Os estudos indicam que a probabilidade de uma criança cuja mãe completou o 9.º ano ter sucesso escolar, ou seja, ter positiva a Português e Matemática no 9.º ano e nunca ter reprovado, é de apenas 31%. Já se a mãe tiver uma licenciatura, essa probabilidade é de 71%.

A taxa de reprovação entre os alunos de comunidades desfavorecidas é de 52%. Catarina Ferreira
Gestora de marketing da Teach For Portugal 
Imagine o seguinte cenário. Um grupo de crianças alinhadas junto a uma linha que dão um passo em frente quando confrontadas com questões como "dê um passo em frente se a sua família nunca teve de se preocupar com ter dinheiro suficiente para comer", "dê um passo em frente se os seus pais não têm a escolaridade suficiente"... e assim por diante. Onde antes se via um grupo de crianças alinhadas há uma transformação por completo, com algumas, nitidamente, a ficarem para trás. É esta a realidade que existe nas nossas escolas. "Ao longo do percurso escolar, a taxa de reprovação entre os alunos de comunidades desfavorecidas é de 52%, cinco vezes superior à dos colegas de um contexto social mais favorecido", constata Catarina Ferreira.

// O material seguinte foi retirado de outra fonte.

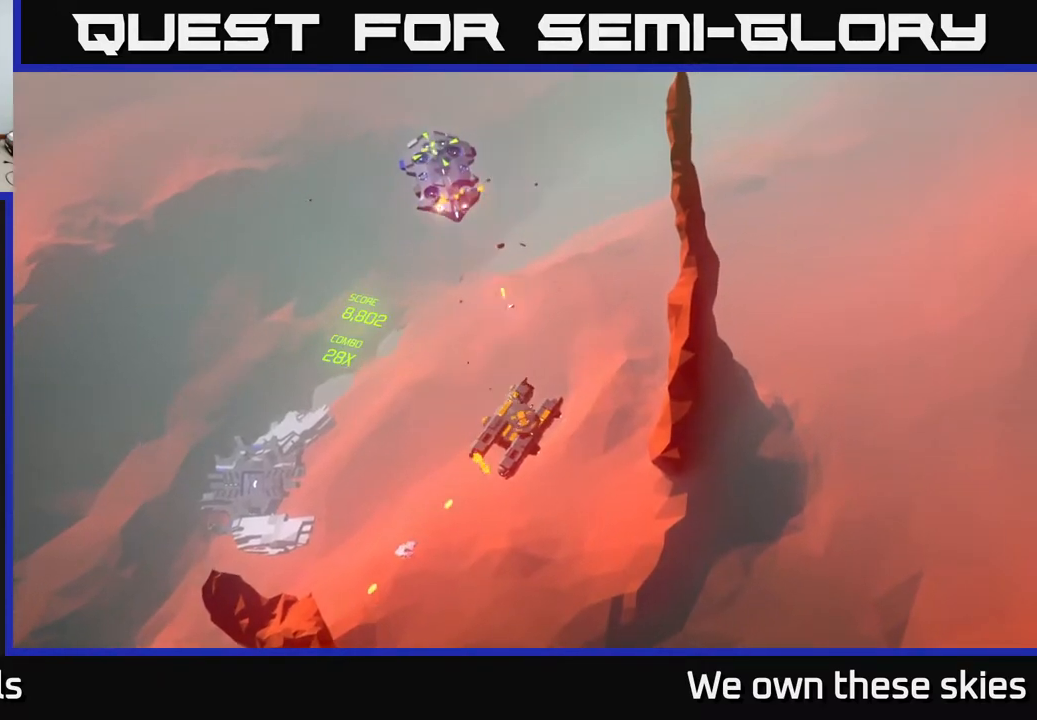
{"buttons": [], "left_stick": "center", "events": []}
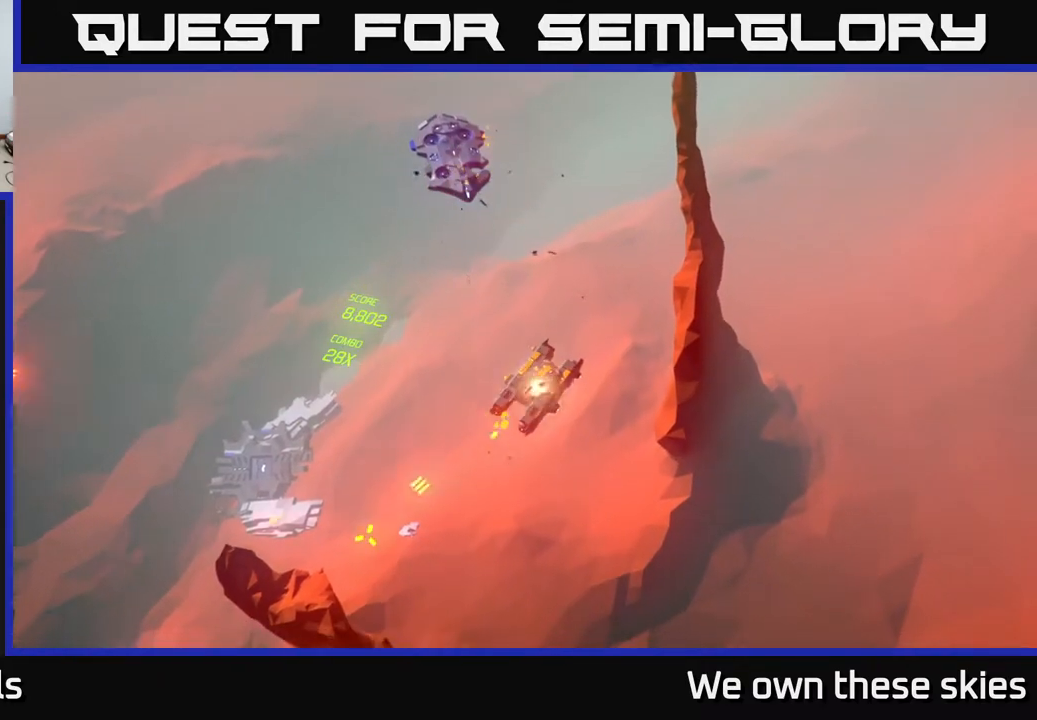
{"buttons": [], "left_stick": "center", "events": []}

Joaquim Ramos Pinto, presidente da Associação Portuguesa de Educação Ambiental (ASPEA), acrescenta que com as desigualdades na infância a sociedade corre o risco de se tornar cada vez mais desigual condicionando o percurso escolar das crianças e o percurso profissional dos jovens e adultos, acentuando-se cada vez mais as diferenças, sejam elas de origens étnicas, linguísticas, religiosas, culturais, económicas etc., que, por sua vez, agravará mais ainda as desigualdades socioeconómicas, contribuindo para mais grupos em risco de exclusão e o aumento da marginalidade social.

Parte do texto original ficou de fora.